====== EXTRACT PROVIDED ======

8 of 117 comments (clear)

  1. Re:disappointing by Anonymous Coward · · Score: 5, Funny

    It only lasted for a picosecond...

    Longer than I usually do.

  2. Re:disappointing by ShanghaiBill · · Score: 5, Informative

    It only lasted for a picosecond...

    A petawatt for a picosecond is one kilojoule. That is enough energy to warm a liter of water by 0.24C.

  3. Analogies? by marciot · · Score: 4, Funny

    Help me understand. Is a two petawatt laser being fired for a picosecond more like being sneezed on by a rhino with a cold or more like being shat on by an elephant with a bad case of explosive diarrhea?

  4. Re:Why does anyone care? by Noah+Haders · · Score: 5, Informative

    Why should anyone care about the power level, as opposed to the pulse energy?

    people who have tattoos should care, for one. the ideal tattoo removal laser has really high instantaneous power but really short pulses. this way you get high power but low energy per pulse.

====== RAW DATA ======

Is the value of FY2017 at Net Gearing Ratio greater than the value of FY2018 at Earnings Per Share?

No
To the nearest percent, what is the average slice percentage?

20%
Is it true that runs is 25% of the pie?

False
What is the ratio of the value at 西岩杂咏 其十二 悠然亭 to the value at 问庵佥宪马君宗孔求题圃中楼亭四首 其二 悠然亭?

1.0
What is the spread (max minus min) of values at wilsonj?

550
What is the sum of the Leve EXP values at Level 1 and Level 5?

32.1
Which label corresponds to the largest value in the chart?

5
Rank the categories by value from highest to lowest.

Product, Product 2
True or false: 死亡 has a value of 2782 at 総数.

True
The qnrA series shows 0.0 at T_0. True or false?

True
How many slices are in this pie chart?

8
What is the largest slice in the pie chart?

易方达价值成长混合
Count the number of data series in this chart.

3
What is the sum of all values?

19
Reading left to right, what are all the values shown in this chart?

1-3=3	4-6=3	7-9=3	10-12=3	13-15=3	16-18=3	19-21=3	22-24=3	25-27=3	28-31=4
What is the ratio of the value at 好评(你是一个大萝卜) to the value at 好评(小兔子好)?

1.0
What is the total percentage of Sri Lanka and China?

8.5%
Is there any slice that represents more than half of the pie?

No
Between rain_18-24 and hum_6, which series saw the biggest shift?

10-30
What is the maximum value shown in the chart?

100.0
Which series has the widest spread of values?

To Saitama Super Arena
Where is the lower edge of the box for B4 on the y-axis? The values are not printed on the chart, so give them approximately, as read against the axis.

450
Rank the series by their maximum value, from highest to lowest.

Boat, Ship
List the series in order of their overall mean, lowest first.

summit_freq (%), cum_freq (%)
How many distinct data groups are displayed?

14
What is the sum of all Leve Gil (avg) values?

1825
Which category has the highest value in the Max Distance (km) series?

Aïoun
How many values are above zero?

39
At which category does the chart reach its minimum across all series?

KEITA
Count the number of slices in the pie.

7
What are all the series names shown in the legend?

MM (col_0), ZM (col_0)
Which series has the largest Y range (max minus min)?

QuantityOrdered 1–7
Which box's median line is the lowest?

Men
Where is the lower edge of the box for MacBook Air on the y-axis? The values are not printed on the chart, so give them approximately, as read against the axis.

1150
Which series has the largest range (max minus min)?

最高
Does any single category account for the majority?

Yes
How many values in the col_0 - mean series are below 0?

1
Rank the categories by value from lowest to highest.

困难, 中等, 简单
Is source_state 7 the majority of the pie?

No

======

▶ EXERCISE REQUIREMENTS:
Carry on the comment thread about the petawatt laser from its last comment onward. The lines are separate material and have nothing to do with the laser comment thread.

▶ OUTPUT FOR THIS TASK:
    the tattoo ink breaks down better with higher power lasers because it breaks the bonds holding the ink molecules together. but by keeping the energy per pulse low, you're minimizing the tissue damage since tissue damage grows with the amount of energy absorbed by the skin. when you break up the ink molecules into smaller pieces then the immune system can flush away the bits into your lymph nodes. tattoo is gone!

  5. If I only worked for 1 picosecond... by SlithyMagister · · Score: 5, Funny

    I'd get fired too

  6. Re:Why does anyone care? by Anonymous Coward · · Score: 5, Interesting

    Timewise, atomic/molecular physics spans many orders of magnitude (from metastable states with lifetimes measured in hours, to inner-shell Auger processes with lifetimes measured in femtoseconds).

    However making short pulses isn't the true goal of lasers like this (A Q-switched laser that fits on a coffee table can make femtosecond pulses). The true thing of interest is the *number density of photons*. Since it's a laser, the photons have the same energy. Then the total number of photons is proportional to the energy in the pulse, but the *number density* - N/V - scales as the inverse of the spot size and the inverse of the duration (since duration = length / c).

    Therefore, the smaller the spot size and the shorter the pulse, the higher the number density of photons that is acheived in a given energy.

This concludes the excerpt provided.